In high the deserts of northern India, climate change and receding glaciers have left villages critically dry in the spring. Engineers are creating “ice stupas,” or artificial glaciers, to store fresh water during the winter that would otherwise have flown away downstream.

In the Ladakh desert region, only about 4 inches of rain and snow falls annually. Villages rely on glacial streams to water their crops and survive. Due to glacial recession, pollution, and changes in weather patterns, the streams slow to a trickle in April and May before the big summer runoff begins. This lack of water has made agriculture increasingly difficult to sustain.

In a very simple technique, water is siphoned from glacial streams during the cold winter months and sprayed into the air where it freezes into giant ice cones up to 50m high. The entire process is gravity fed and uses no pumps or power. As springtime arrives, melt water from the ice can by used by villagers to get through the dry months. The conical shape can store a large volume of water with minimal surface area exposed to the sun at any one time, which delays melting. A prototype in the Phey Village built by engineer Sonam Wangchuk lasted until the middle of May and provided over 40,000 gallons of water.

What’s even crazier is that villagers have been creating artificial glaciers on their own for centuries. Known as glacier grafting, chunks of glacial ice are relocated to high altitude, north facing scree slopes and placed into small man made caves. Water, salt, sawdust, wheat husks and charcoal are also used. Ideal sites are subject to large amounts of snow and large avalanches, which help with the formation of new ice. The process is extremely labor intensive and location dependent, but helped spark the idea for the ice stupas.

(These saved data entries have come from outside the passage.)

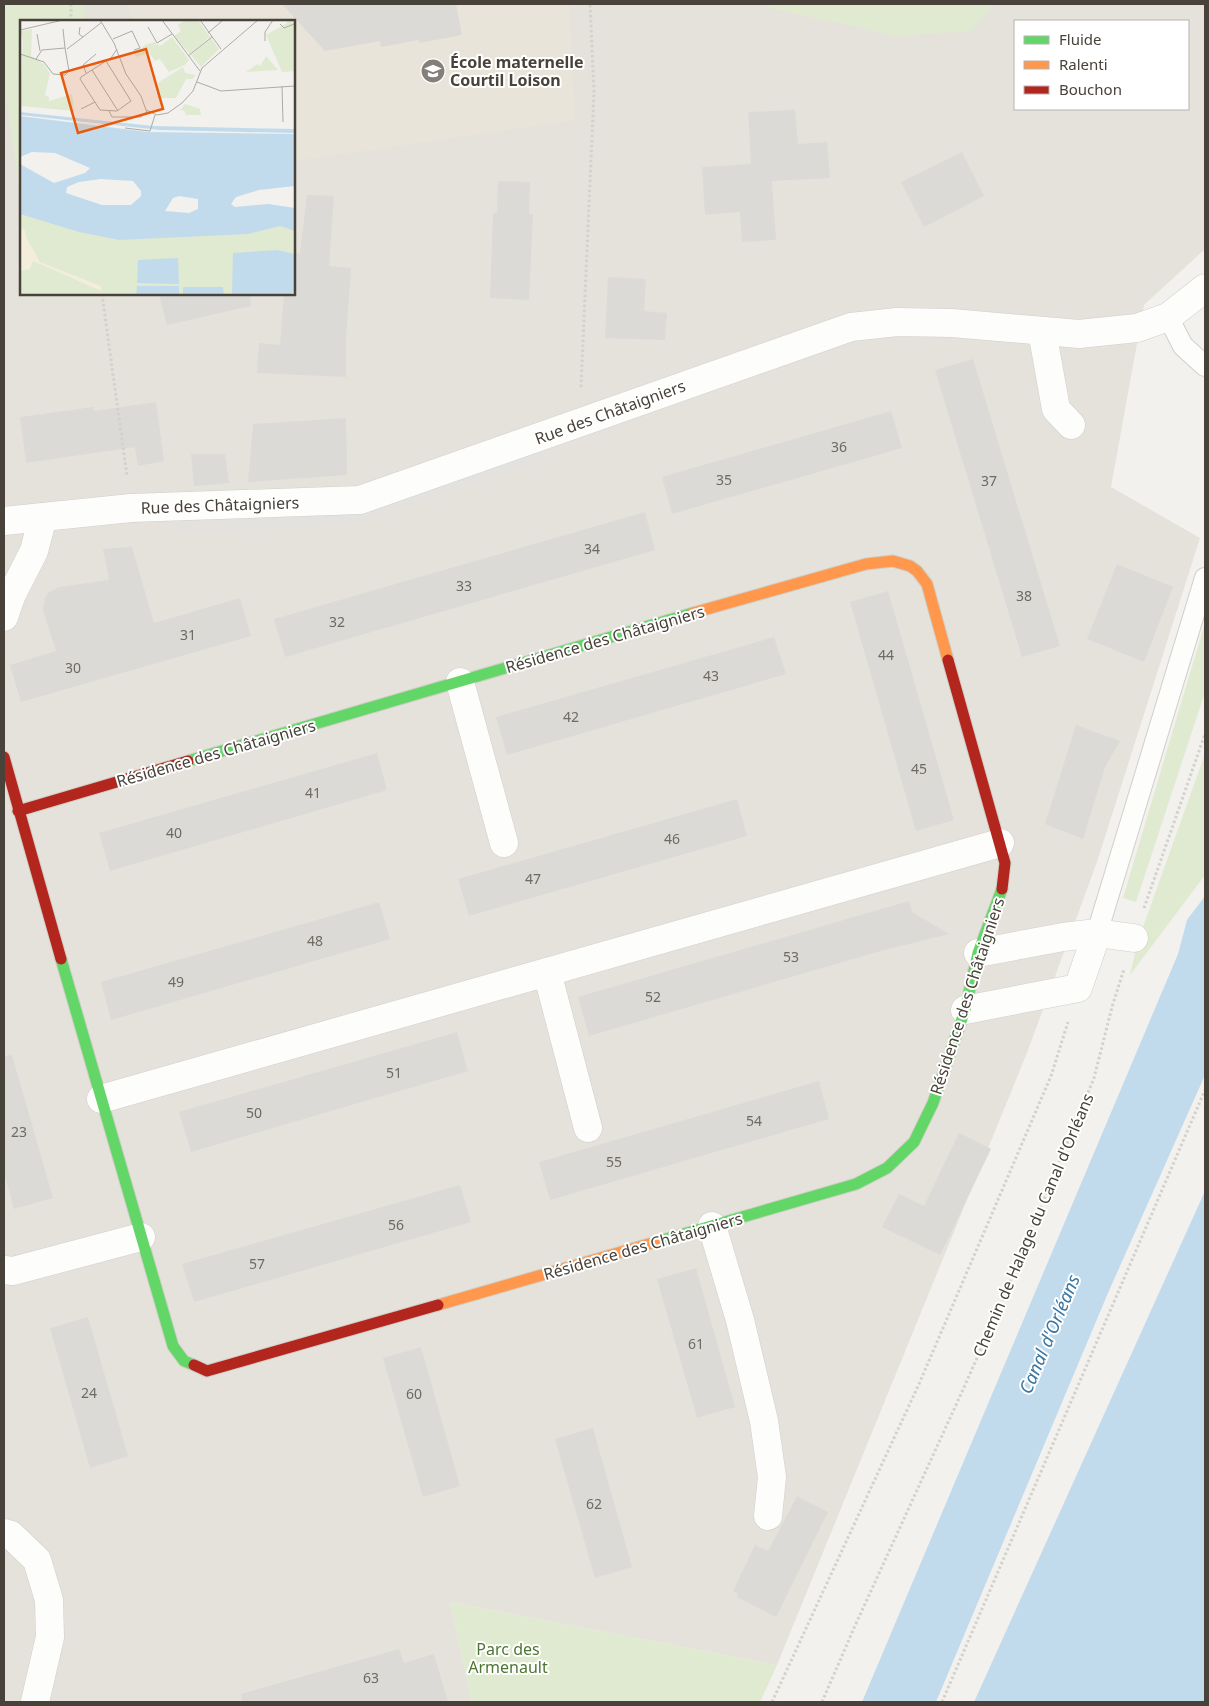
<svg xmlns="http://www.w3.org/2000/svg" width="1209" height="1706" font-family="'Noto Sans',sans-serif">
<style>
.residential{fill:#e5e2dc;fill-rule:evenodd}
.education{fill:#e8e4da}
.green{fill:#e0ead0}
.parking{fill:#e4e2df}
.water{fill:#c2dbec}
.building{fill:#dcdad6}
.lines{fill:none;stroke-linecap:round;stroke-linejoin:round}
.lane-casing{stroke:#d0cfcb;stroke-width:22}
.street-casing{stroke:#d0cfcb;stroke-width:29}
.fast-casing{stroke:#d0cec5;stroke-width:13}
.slow-casing{stroke:#d0cec5;stroke-width:13}
.jam-casing{stroke:#d0cec5;stroke-width:13}
.path{stroke:#d2d1cc;stroke-width:3;stroke-dasharray:2.5 2.5;stroke-linecap:butt}
.lane{stroke:#fdfdfc;stroke-width:20}
.street{stroke:#fdfdfc;stroke-width:28}
.fast{stroke:#63d668;stroke-width:11}
.slow{stroke:#ff974d;stroke-width:11}
.jam{stroke:#b3261e;stroke-width:11}
.labels{text-anchor:middle;dominant-baseline:central;stroke-width:4;stroke-linejoin:round;paint-order:stroke}
.number-label{font-size:14px;fill:#6e6962}
.poi-label{font-size:16px;font-weight:bold;fill:#48423a;stroke:#fff;text-anchor:start}
.street-label{font-size:16px;fill:#48423a;stroke:#fff}
.park-label{font-size:16px;fill:#4c7631;stroke:#fff}
.water-label{font-size:18px;font-style:italic;fill:#3a78a3;stroke:#fff}
.inset-road{fill:none;stroke:#aeaba6;stroke-width:1}
.view{fill:#e8590c;fill-opacity:0.15;stroke:#e8590c;stroke-width:2.5}
.inset-edge{fill:none;stroke:#48423a;stroke-width:2.5}
</style>
<rect width="100%" height="100%" fill="#f2f1ee"/>
<path class="residential" d="M4,4h1201v245l-61,56 -33,182 89,51 -103,324 -70,191 -250,612 -327,-63 22,100h-468zM21,21h273v273h-273zM1015,21h173v88h-173z"/>
<polygon class="education" points="129,4 569,4 575,120 294,161 294,21 132,21"/>
<g class="green">
<polygon points="4,4 85,4 84,21 21,21 21,199 4,84"/>
<polygon points="764,4 994,4 971,31 898,36 769,8"/>
<polygon points="1205,623 1205,692 1136,902 1123,898"/>
<polygon points="1205,754 1205,875 1130,975 1138,941"/>
<polygon points="450,1602 777,1665 760,1702 472,1702"/>
</g>
<polygon class="parking" points="540,443 546,460 359,524 177,533 177,514 357,506"/>
<g class="water">
<polygon points="1205,896 1205,1075 1108,1293 936,1702 862,1702 1178,954 1187,920"/>
<polygon points="1205,1191 1205,1702 974,1702"/>
</g>
<g class="building">
<polygon points="282,4 456,4 462,35 419,43 419,40 381,47 380,41 325,51"/>
<polygon points="795,110 798,144 827,142 830,178 772,181 776,240 742,242 740,212 705,215 702,167 751,164 748,112"/>
<polygon points="962,152 984,196 924,227 901,182"/>
<polygon points="498,181 530,182 529,214 533,215 529,300 490,298 493,213 497,213"/>
<polygon points="307,195 334,196 329,266 351,268 346,337 346,377 257,373 259,343 280,345 284,294 294,294 294,252 300,253"/>
<polygon points="608,277 646,279 644,311 667,313 665,340 605,338"/>
<polygon points="159,294 250,294 251,306 167,325"/>
<polygon points="973,359 1060,646 1022,657 935,370"/>
<polygon points="156,402 164,461 138,466 135,447 26,463 20,417 93,407 94,411"/>
<polygon points="891,411 902,448 672,514 662,477"/>
<polygon points="346,418 347,475 248,482 253,424"/>
<polygon points="191,454 225,454 229,483 194,486"/>
<polygon points="645,512 655,550 285,657 274,619"/>
<polygon points="132,547 154,623 240,598 251,636 21,702 10,665 56,651 43,610 45,598 48,593 59,587 109,580 103,549"/>
<polygon points="1117,564 1173,587 1144,662 1087,639"/>
<polygon points="888,591 954,820 916,831 850,602"/>
<polygon points="774,637 786,674 507,755 496,717"/>
<polygon points="1076,725 1120,741 1105,767 1083,839 1045,824"/>
<polygon points="377,753 387,790 110,871 99,833"/>
<polygon points="737,799 747,836 469,916 458,879"/>
<polygon points="909,901 912,912 949,934 877,952 589,1036 578,997"/>
<polygon points="379,902 390,939 111,1020 101,982"/>
<polygon points="457,1032 468,1071 191,1152 179,1112"/>
<polygon points="12,1055 53,1198 14,1209 4,1173 4,1056"/>
<polygon points="819,1081 829,1119 550,1200 539,1162"/>
<polygon points="959,1133 991,1149 940,1255 882,1227 899,1194 924,1206"/>
<polygon points="460,1185 471,1222 194,1302 182,1264"/>
<polygon points="696,1268 735,1407 697,1418 657,1279"/>
<polygon points="88,1317 128,1456 90,1468 50,1328"/>
<polygon points="421,1347 460,1486 423,1497 383,1358"/>
<polygon points="593,1428 632,1567 595,1578 555,1439"/>
<polygon points="797,1496 828,1512 776,1617 737,1597 738,1594 733,1591 755,1545 768,1551"/>
<polygon points="399,1649 404,1663 434,1654 448,1702 242,1702 241,1694"/>
</g>
<g class="lines">
<defs>
<g id="lane">
<polyline points="1168,317 1183,346 1205,366"/>
<polyline points="1097,933 1205,578"/>
</g>
<g id="street">
<polyline points="1042,331 1056,409 1071,425"/>
<polyline points="4,521 131,508 360,500 851,327 897,322 952,323 1079,334 1137,328 1168,317 1205,288"/>
<polyline points="4,617 12,594 34,551 43,517"/>
<polyline points="460,682 504,843"/>
<polyline points="978,953 1063,937 1097,933 1134,938"/>
<polyline points="547,972 588,1128"/>
<polyline points="965,1010 1078,988 1097,933"/>
<polyline points="101,1099 1000,843"/>
<polyline points="712,1226 740,1320 764,1421 772,1477 768,1516"/>
<polyline points="4,1270 13,1271 141,1237"/>
<polyline points="4,1533 11,1535 37,1560 49,1600 50,1637 35,1702"/>
</g>
<g id="fast">
<polyline points="188,761 693,613"/>
<polyline points="61,959 173,1346 184,1361 194,1365"/>
<polyline points="656,1242 856,1184 887,1168 914,1142 933,1103 965,1010 978,953 1002,889"/>
</g>
<g id="slow">
<polyline points="693,613 866,564 893,561 910,566 917,571 927,584 948,660"/>
<polyline points="438,1305 656,1242"/>
</g>
<g id="jam">
<polyline points="948,660 1005,863 1002,889"/>
<polyline points="4,757 61,959"/>
<polyline points="18,811 188,761"/>
<polyline points="194,1365 207,1371 438,1305"/>
</g>
</defs>
<use href="#lane" class="lane-casing"/>
<use href="#street" class="street-casing"/>
<use href="#fast" class="fast-casing"/>
<use href="#slow" class="slow-casing"/>
<use href="#jam" class="jam-casing"/>
<g class="path">
<polyline points="71,4 71,21"/>
<polyline points="102,294 127,476"/>
<polyline points="581,387 594,92 590,4"/>
<polyline points="1144,908 1205,734"/>
<polyline points="772,1702 919,1384 1051,1076 1068,1022"/>
<polyline points="822,1702 854,1628 961,1394 1001,1304 1094,1078 1112,1007 1124,969"/>
<polyline points="942,1702 1205,1090"/>
</g>
<use href="#lane" class="lane"/>
<use href="#street" class="street"/>
<use href="#fast" class="fast"/>
<use href="#slow" class="slow"/>
<use href="#jam" class="jam"/>
</g>
<defs>
<symbol id="school-disc" viewBox="-11 -11 22 22"><circle r="9.5" fill="#847f79" stroke="#fff"/><path d="M0-5L7-2L0 1L-7-2ZM-4 1L0 2.5L4 1V4Q0 6-4 4Z" fill="#fff"/></symbol>
</defs>
<g fill-rule="evenodd">
<use href="#school-disc" x="419" y="57" width="28" height="28"/>
</g>
<g class="labels">
<g class="number-label">
<text x="839" y="446">36</text>
<text x="724" y="479">35</text>
<text x="989" y="480">37</text>
<text x="592" y="548">34</text>
<text x="464" y="585">33</text>
<text x="1024" y="595">38</text>
<text x="337" y="621">32</text>
<text x="188" y="634">31</text>
<text x="886" y="654">44</text>
<text x="73" y="667">30</text>
<text x="711" y="675">43</text>
<text x="571" y="716">42</text>
<text x="919" y="768">45</text>
<text x="313" y="792">41</text>
<text x="174" y="832">40</text>
<text x="672" y="838">46</text>
<text x="533" y="878">47</text>
<text x="315" y="940">48</text>
<text x="791" y="956">53</text>
<text x="176" y="981">49</text>
<text x="653" y="996">52</text>
<text x="394" y="1072">51</text>
<text x="254" y="1112">50</text>
<text x="754" y="1120">54</text>
<text x="19" y="1131">23</text>
<text x="614" y="1161">55</text>
<text x="396" y="1224">56</text>
<text x="257" y="1263">57</text>
<text x="696" y="1343">61</text>
<text x="89" y="1392">24</text>
<text x="414" y="1393">60</text>
<text x="594" y="1503">62</text>
<text x="371" y="1677">63</text>
</g>
<g class="poi-label">
<text x="450" y="62">École maternelle<tspan x="450" dy="18">Courtil Loison</tspan></text>
</g>
<g class="street-label">
<text transform="translate(610 412) rotate(-20)">Rue des Châtaigniers</text>
<text transform="translate(220 505) rotate(-2)">Rue des Châtaigniers</text>
<text transform="translate(605 639) rotate(-16)">Résidence des Châtaigniers</text>
<text transform="translate(216 753) rotate(-16)">Résidence des Châtaigniers</text>
<text transform="translate(967 996) rotate(-72)">Résidence des Châtaigniers</text>
<text transform="translate(1033 1225) rotate(-67)">Chemin de Halage du Canal d'Orléans</text>
<text transform="translate(643 1246) rotate(-16)">Résidence des Châtaigniers</text>
</g>
<g class="park-label">
<text x="508" y="1649">Parc des<tspan x="508" dy="18">Armenault</tspan></text>
</g>
<g class="water-label">
<text transform="translate(1049 1334) rotate(-67)">Canal d'Orléans</text>
</g>
</g>
<g transform="translate(20 20)">
<rect width="275" height="275" fill="#f2f1ee"/>
<path d="M165,0h13l12,17 -20,17 -16,-18 7,-5 -3,-6zM266,0h9v51l-13,1 -16,-37 21,-12zM12,9l-1,27 13,8 6,9 -5,22 4,2v4l23,-7 2,17 -54,-5 3,-65 -3,-10zM152,17l17,23 -4,5 -16,7 -9,-13 -5,2 -6,-8 -13,4 -2,-3 11,-9 9,-3 6,4zM191,18l8,11 -18,18 -10,-12zM246,36l12,14 -32,2 11,-8 3,2zM163,47l2,6 11,2 -4,4h-6l-10,19h-18l-2,-11 3,-5zM165,84l15,5 1,6h-15l-2,-5 -4,1zM0,189l275,15v71h-275z" fill="#e0ead0"/>
<path d="M0,207l5,3 1,7 14,25 61,24v5l-68,-30 -3,8 -10,2z" fill="#f3eedb"/>
<path d="M0,92l133,14 142,3v4l-135,-3 -140,-15zM0,96l128,16 147,2v52l-36,4 -23,7 -5,7 4,3 33,-3 27,4v23l-15,-5 -32,8 -129,6 -40,-8 -59,-18v-50l34,19 31,-10 5,-5 -35,-15 -23,-1 -12,5zM81,159l32,2 8,10v5l-10,9h-29l-36,-12 1,-6 12,-5zM159,176l19,3v10l-9,4 -24,-2 8,-13zM257,230l18,4v37l-7,4h-56l1,-42zM158,238l1,26 -42,-1 1,-23zM117,266h42v9h-43zM163,267h40l1,8h-41z" fill="#c2dbec" fill-rule="evenodd"/>
<path class="inset-road" d="M80,0l14,23 12,31 15,22 5,14 11,5 11,-2 14,-10 11,-12 9,-23 56,-48M142,0l38,51M180,0l21,29M260,4l4,4 10,-4M60,7l-1,7 4,3 19,-15M128,7l9,16 15,-9M43,9l2,19M0,10l43,-10M188,13l14,-12M17,14l3,17M93,19l19,-8 8,17 -6,2M245,21v-9l8,-12M47,29l16,-12M0,34l24,8 9,12 12,1 4,-4 -4,-23 -23,2 -6,9M168,36l24,-19M86,41l25,40 -14,10 -17,-1 -20,-31 1,-2 25,-16 5,-3 6,-9M72,50l26,41M66,53l-3,-8 13,-11M177,62l24,9 74,-5M262,66l1,36M61,89l14,-7M89,91l3,6h29l6,-6M105,108l25,3 5,-16"/>
<path class="view" d="M126,29l17,60 -85,24 -17,-60z"/>
<rect width="275" height="275" class="inset-edge"/>
</g>
<rect width="1209" height="1706" fill="none" stroke="#48423a" stroke-width="10"/>
<rect x="1014" y="20" width="175" height="90" fill="#ffffff" stroke="#b6b3b0"/>
<rect x="1024" y="36" width="25" height="8" fill="#63d668" stroke="#b6b3b0"/>
<text x="1059" y="45" font-size="15" fill="#48423a">Fluide</text>
<rect x="1024" y="61" width="25" height="8" fill="#ff974d" stroke="#b6b3b0"/>
<text x="1059" y="70" font-size="15" fill="#48423a">Ralenti</text>
<rect x="1024" y="86" width="25" height="8" fill="#b3261e" stroke="#b6b3b0"/>
<text x="1059" y="95" font-size="15" fill="#48423a">Bouchon</text>
</svg>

Since the initial prototype dozens more ice stupas have been built in India, Switzerland, and Peru. They’re also being used to mitigate flash floods and regrow glaciers. Glacial meltwater lakes damned by unstable loose soil and debris pose a huge threat to downstream communities. Sonam Wangchuk and his team have used their ice stupa concept to drain such lakes and turn the water into new glaciers. Pretty cool!

The project is funded primarily by donations and is looking to expand worldwide.